Cientistas encontram o “sinal mais claro de vida em Marte”; entenda
Cientistas da Nasa anunciaram que uma rocha coletada pelo Rover Perseverance, equipamento especializado em buscas, em Marte apresentou as evidências mais claras de vida antiga já encontrada no planeta vermelho. O anúncio foi realizado na quarta-feira (10), As informações são da CNN.
O material, chamado Sapphire Canyon, exibe manchas escuras que podem ter origem em processos biológicos, segundo estudo publicado na revista Nature.
Após um ano de análises revisadas por pares, a equipe concluiu que não há explicações convincentes alternativas para os padrões encontrados.
— Isso pode muito bem ser o sinal mais claro de vida que já encontramos em Marte, o que é incrivelmente empolgante — disse o administrador interino da Nasa, Sean Duffy.
Rocha em região formada por água





A amostra foi perfurada em julho de 2024 em uma rocha chamada Cheyava Falls, localizada nas margens do antigo vale fluvial Neretva Vallis, dentro da cratera Jezero. Há mais de 3 bilhões de anos, a área abrigava rios que desembocavam em um lago, cenário considerado ideal para o surgimento de vida.
Instrumentos a bordo do Perseverance detectaram compostos orgânicos, blocos fundamentais da vida, e veias de sulfato de cálcio, evidência de que água já correu pelo local. As chamadas “manchas de leopardo” foram analisadas e apresentaram ferro e fosfato, além de possível presença de hematita, mineral que dá a cor avermelhada característica a Marte.
Segundo os cientistas, reações químicas envolvendo esses minerais poderiam ter fornecido energia para microrganismos no passado.
Próximos passos
Apesar da empolgação, os pesquisadores reforçam que ainda não é possível confirmar a origem biológica do material.
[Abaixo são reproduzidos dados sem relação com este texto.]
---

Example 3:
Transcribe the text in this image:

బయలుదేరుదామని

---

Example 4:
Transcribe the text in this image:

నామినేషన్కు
— É uma possível bioassinatura, mas ainda precisamos de mais estudos para afirmar com certeza — explicou Katie Stack Morgan, cientista do projeto Perseverance.
A expectativa é que amostras coletadas pelo rover sejam trazidas futuramente à Terra, onde poderão ser analisadas em laboratórios avançados. O desafio, porém, é orçamentário: a missão de retorno das amostras enfrenta cortes propostos no orçamento da agência espacial.
— Estamos um passo mais próximos de responder uma das perguntas mais profundas da humanidade: afinal, estamos sozinhos no universo? — afirmou Nicky Fox, administradora associada da Diretoria de Missões Científicas da Nasa.